Ever since the controversial Five Things I Hate About Dublin, Ireland post, numerous well meaning (I’m sure) people have asked me why we don’t just leave. The simple answer is, Dublin. The post, I now realize, was misnamed. Most of the things I disliked then, and dislike now, about our current living situation have to do with Ireland, and not Dublin. You see, I love just about everything about Dublin.
I think it’s taken me this long to realize the difference because, as an American (in America), love of country trumps just about any regional loyalty (except possibly New York-o-phelia, or Chicago-mania). But in Ireland, while there is a great deal of patriotism and national pride, it’s not such an overwhelming thing. You’re allowed to preference your regionalism or city affiliation above country. There’s less ego attached at almost every level.
Thinking back on it, the five things that hacked me off at the beginning are largely still with us, but have been dealt with. And, truth be told, most of them were problems with Ireland (and the Irish system) and not Dublin. While the Dublin Bus system still has abysmal signage, and we had that wee incident with the bus inspector, I’m at peace with the service. Just the other day I realized that, of the several hundred bus journeys I’ve now taken in Dublin, only a handful have been problematic in any way. The buses have always been clean. And Dublin Bus has never broken down, or been in an accident with me aboard.
Beyond the buses, I really do love nearly everything about living in Dublin. It can be expensive. But in return you get remarkably clean air for a city, great music, theatre, a wide variety of international dining – from street food to haute cuisine, a walkable city with historic districts lovingly preserved next to modern office buildings, oceans in view of the mountains, flagstone sidewalks and brick streets, and sports (my copy of Rugby for Dummies/Americans is on order). By contrast, I spent time in London in December and found myself anxious to get back “home” to Dublin, because it seems a much more manageable and personable city.
So Dublin is off the list of things that irk me. But Ireland is a different story.
To its credit, Ireland is a land of wonderfully nice people (almost to a fault), and storybook landscapes.
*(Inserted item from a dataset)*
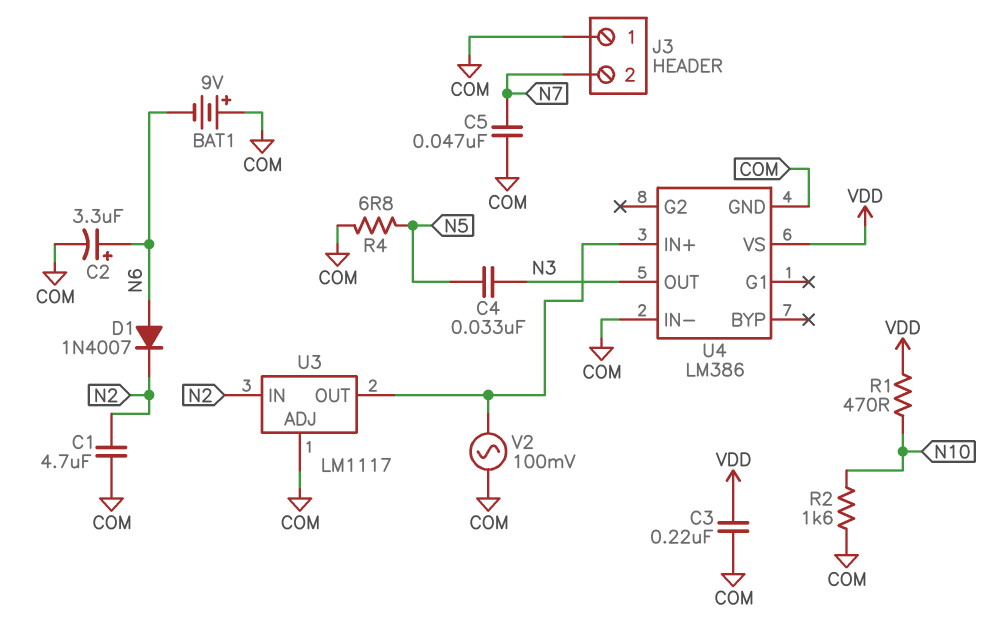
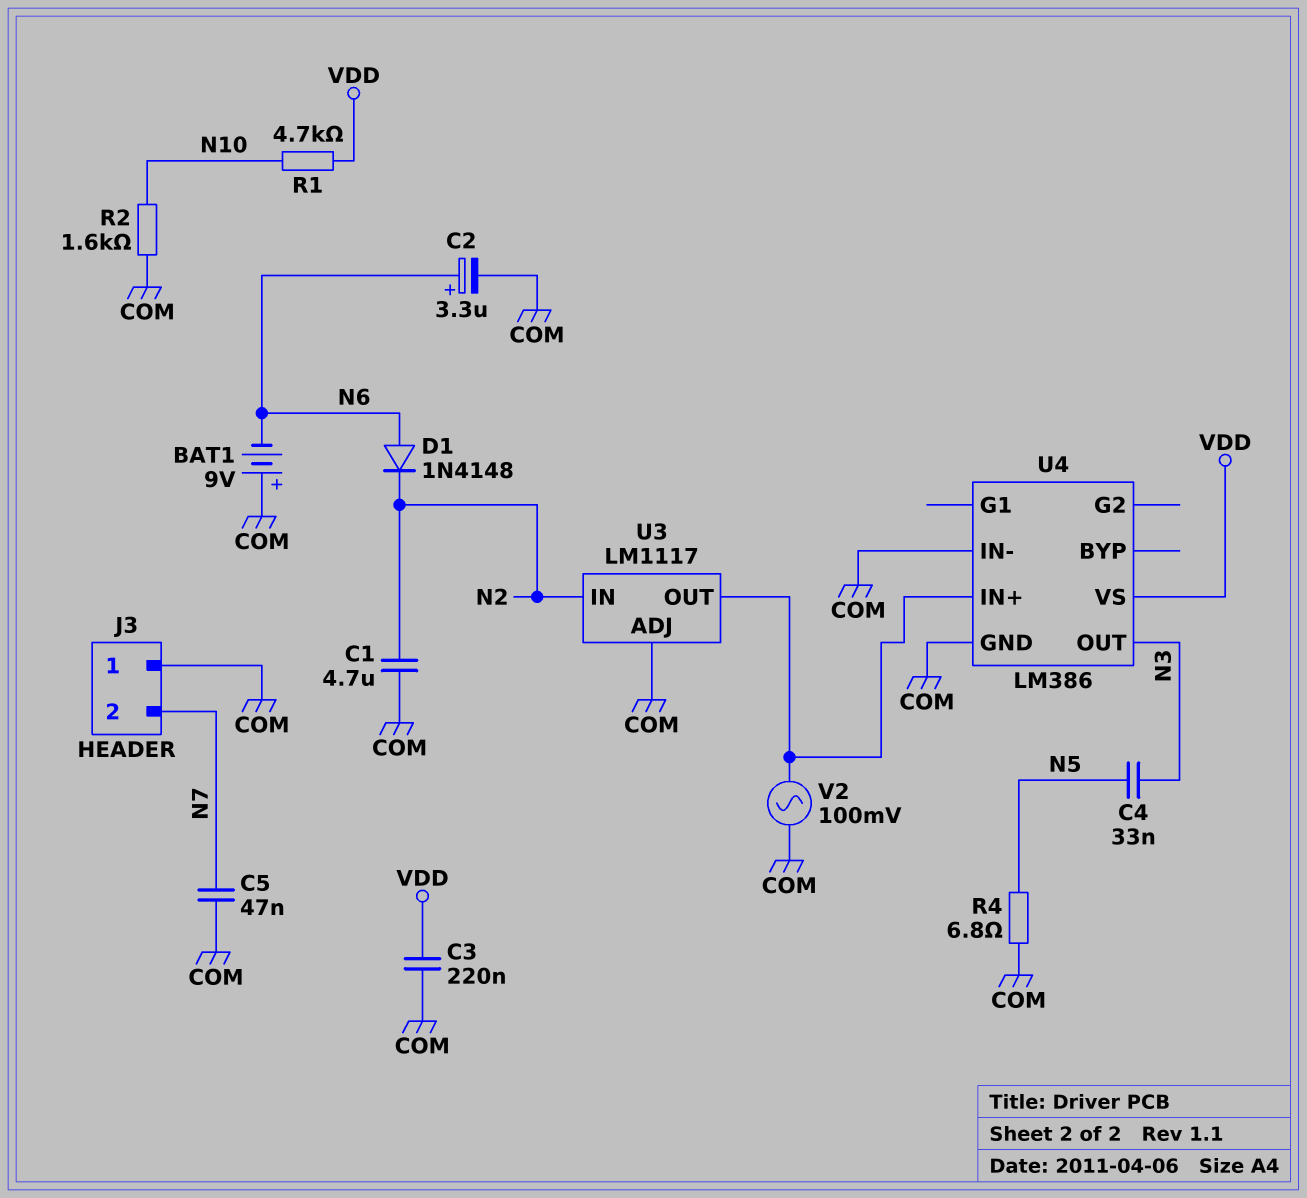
D1: diode 1N4007 (A N6, K N2) -> diode 1N4148 (A N6, K N2)
R1: 470 (N10, VDD) -> 4.7k (N10, VDD)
But Ireland is also the land of a mysterious medical system that almost nobody (including medical professionals) fully comprehends. Nobody really knows all of what is and isn’t covered, how long it will take to see a specialist, or what’s different about the care/coverage/billing/cost matrix if you tell them you are a public versus private patient. But that’s hardly different from most Irish government programs. A call to almost any government office all too often yields a response telling you that the program in question is “under review”. The apologists will whine that Ireland has “just“ installed a new government (in spring 2011) and they need time to get up to speed. Come on, that’s pathetic. At that rate they’ll be up to speed by the time they leave office.
Ireland is also the land of ad hoc taxation. When they need local revenue, they, of course, institute a one size fits all federal tax that they are wholly unprepared to enforce. And that’s because the government has no centralized registry of citizens, visitors, property owners or people required to pay it.
So, suffice it to say that I see a lot of missed potential and third world (but for the rule of law) policy in Ireland that drives me mad. But I could grow old in Dublin.
This, of course, has me wondering, is it fair for me to separate my allegiance in this way? Am I an immigrant in Dublin, and not Ireland? Can I be a citizen of one without the other? Will I become accepting of Ireland’s blemishes in the name of living peacefully in Dublin? Can/should I compromise my indignation about the one to sate the other?